Content starts

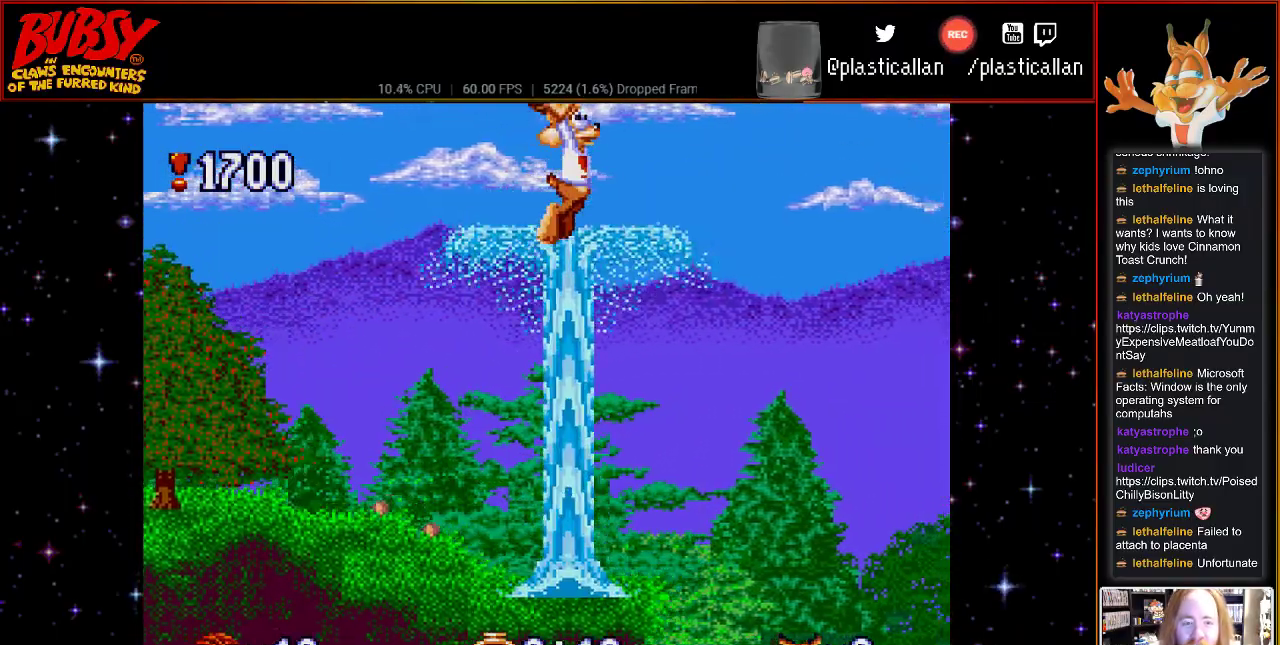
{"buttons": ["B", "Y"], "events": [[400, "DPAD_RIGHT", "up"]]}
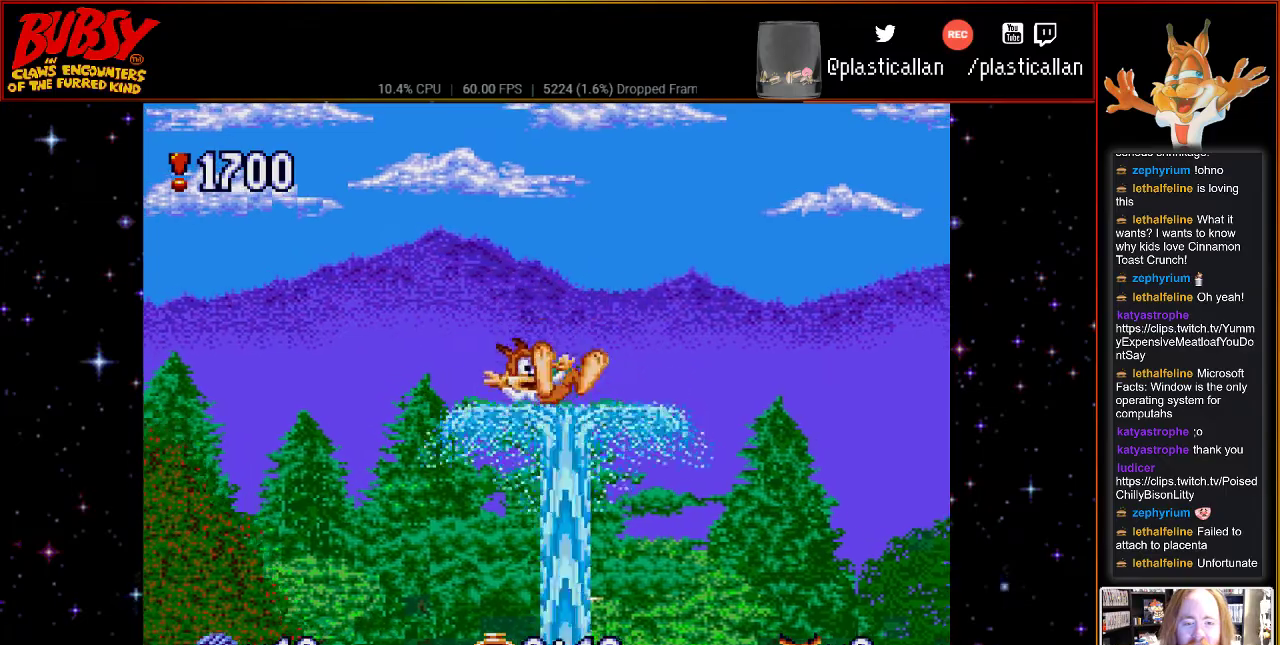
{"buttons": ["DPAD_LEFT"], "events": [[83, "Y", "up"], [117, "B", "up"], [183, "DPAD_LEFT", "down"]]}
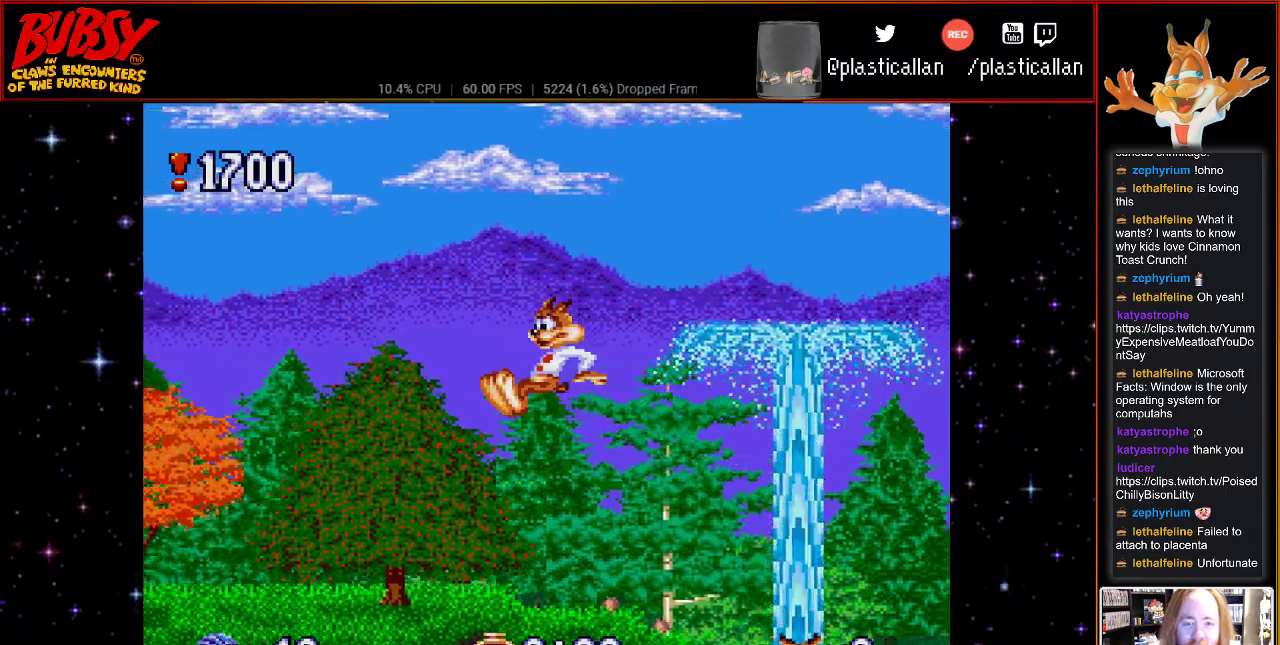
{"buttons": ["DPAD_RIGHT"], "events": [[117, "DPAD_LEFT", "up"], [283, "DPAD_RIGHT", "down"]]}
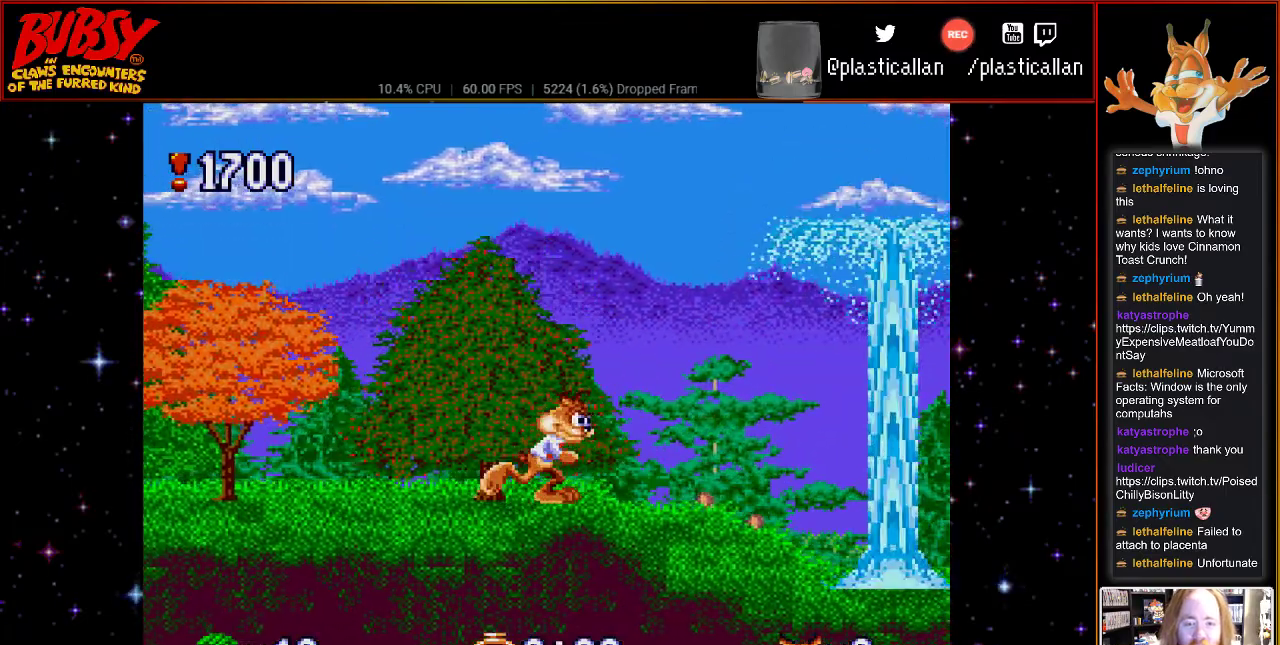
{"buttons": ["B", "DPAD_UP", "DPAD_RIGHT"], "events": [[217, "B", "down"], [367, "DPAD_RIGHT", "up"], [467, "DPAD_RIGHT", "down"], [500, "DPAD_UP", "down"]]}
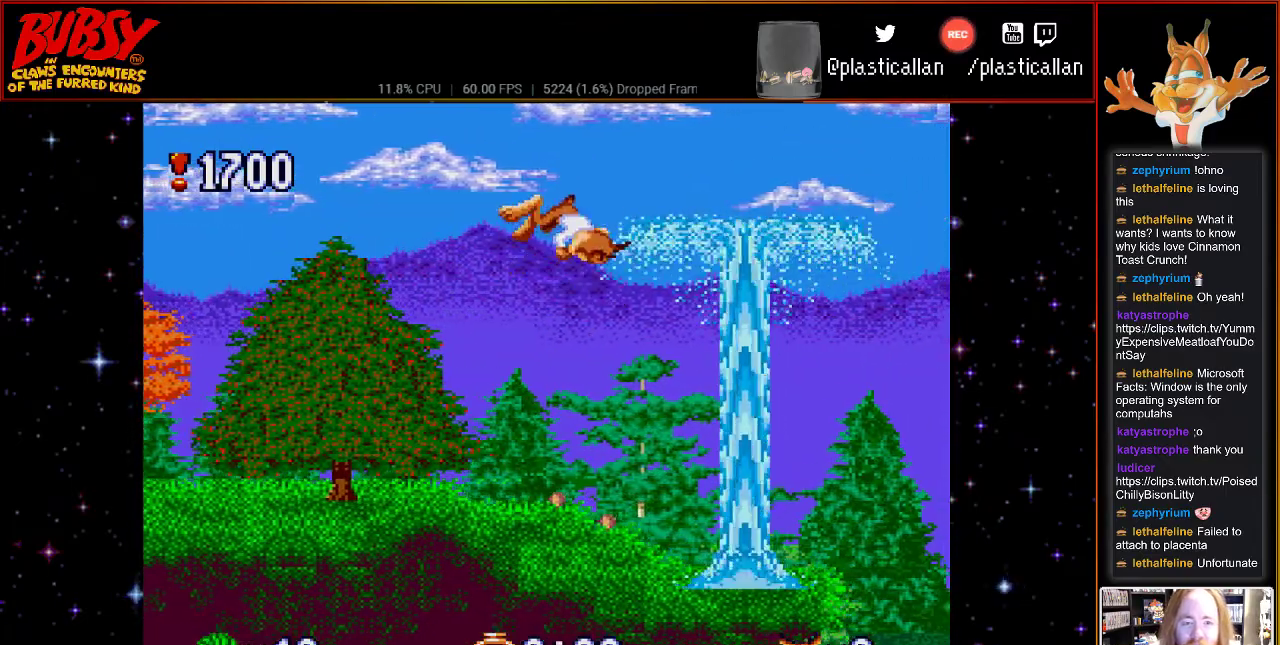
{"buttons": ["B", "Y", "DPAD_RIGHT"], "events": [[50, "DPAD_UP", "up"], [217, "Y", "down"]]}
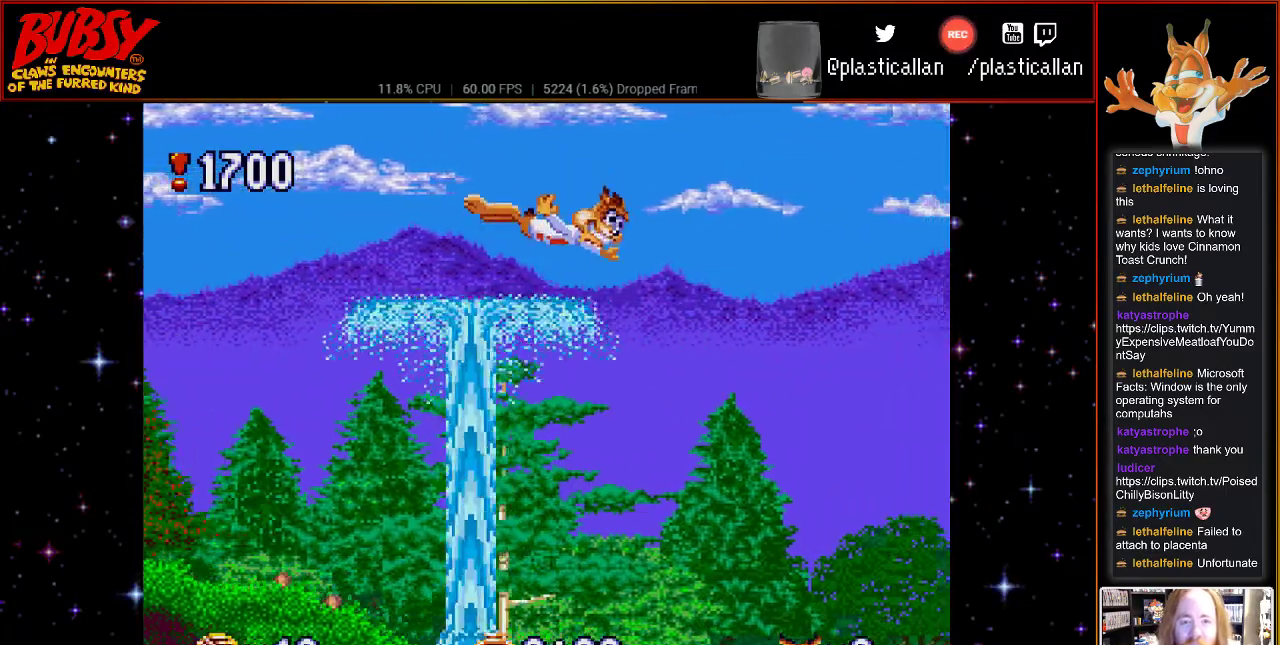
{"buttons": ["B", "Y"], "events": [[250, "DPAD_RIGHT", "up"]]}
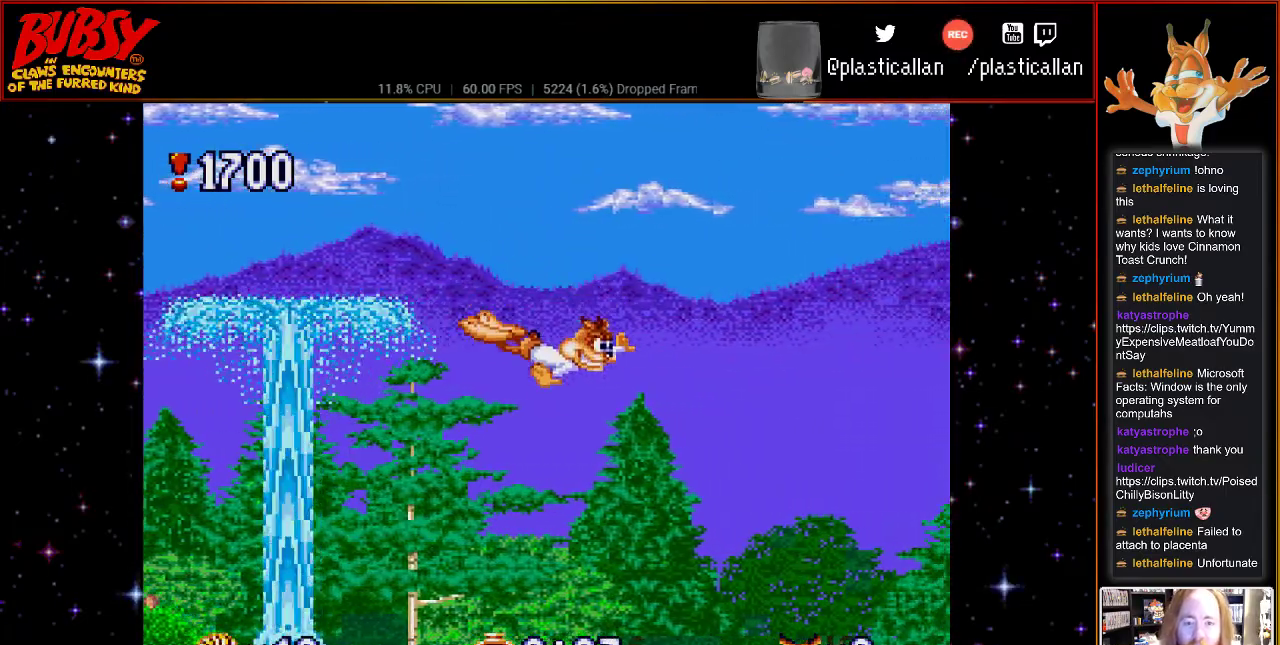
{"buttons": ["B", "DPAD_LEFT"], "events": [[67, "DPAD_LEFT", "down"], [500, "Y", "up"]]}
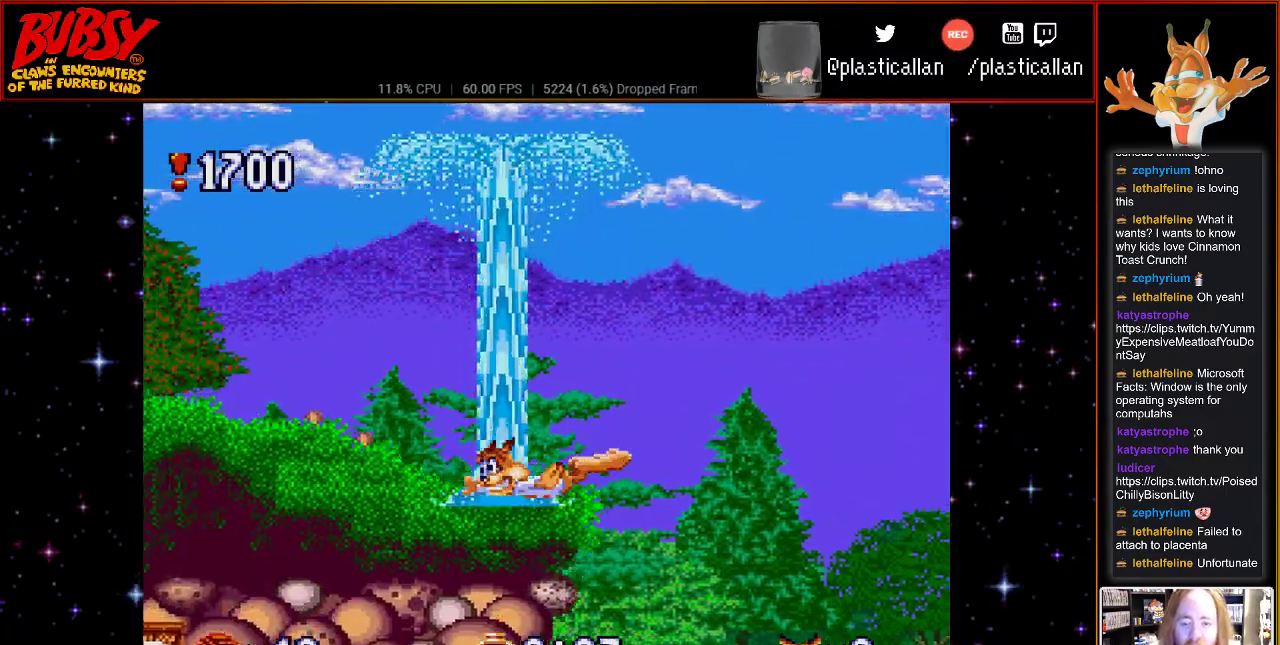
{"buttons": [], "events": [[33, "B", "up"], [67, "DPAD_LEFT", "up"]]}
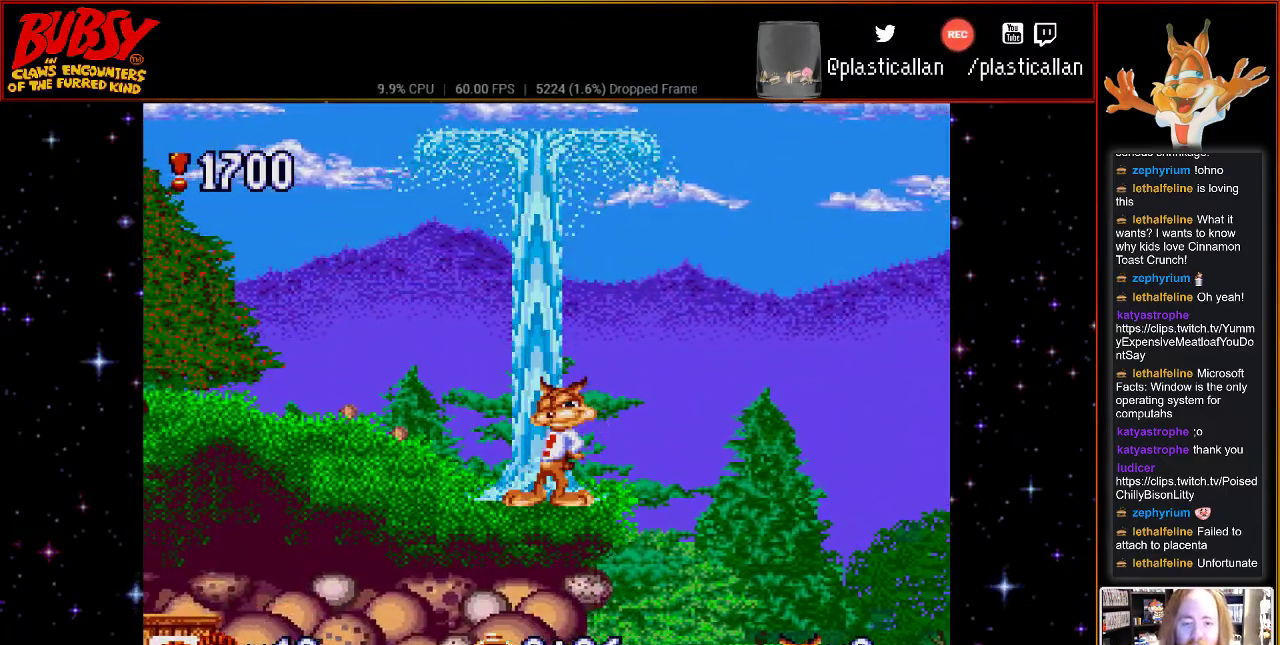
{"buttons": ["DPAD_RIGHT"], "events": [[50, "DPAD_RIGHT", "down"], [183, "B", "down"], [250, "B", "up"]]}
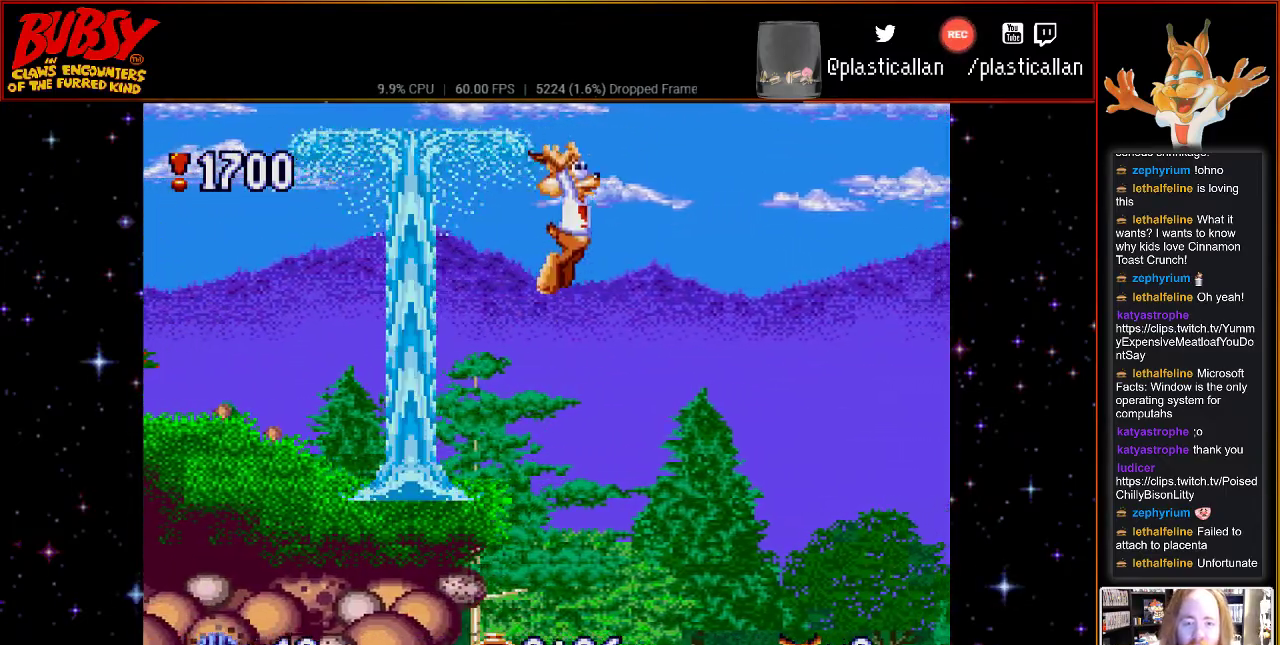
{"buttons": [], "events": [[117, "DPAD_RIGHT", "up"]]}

Content ends

— Required work —
Word for word, restate the records above and drop the pictures.

— Reply —
{"buttons": ["B", "Y"], "events": [[400, "DPAD_RIGHT", "up"]]}
{"buttons": ["DPAD_LEFT"], "events": [[83, "Y", "up"], [117, "B", "up"], [183, "DPAD_LEFT", "down"]]}
{"buttons": ["DPAD_RIGHT"], "events": [[117, "DPAD_LEFT", "up"], [283, "DPAD_RIGHT", "down"]]}
{"buttons": ["B", "DPAD_UP", "DPAD_RIGHT"], "events": [[217, "B", "down"], [367, "DPAD_RIGHT", "up"], [467, "DPAD_RIGHT", "down"], [500, "DPAD_UP", "down"]]}
{"buttons": ["B", "Y", "DPAD_RIGHT"], "events": [[50, "DPAD_UP", "up"], [217, "Y", "down"]]}
{"buttons": ["B", "Y"], "events": [[250, "DPAD_RIGHT", "up"]]}
{"buttons": ["B", "DPAD_LEFT"], "events": [[67, "DPAD_LEFT", "down"], [500, "Y", "up"]]}
{"buttons": [], "events": [[33, "B", "up"], [67, "DPAD_LEFT", "up"]]}
{"buttons": ["DPAD_RIGHT"], "events": [[50, "DPAD_RIGHT", "down"], [183, "B", "down"], [250, "B", "up"]]}
{"buttons": [], "events": [[117, "DPAD_RIGHT", "up"]]}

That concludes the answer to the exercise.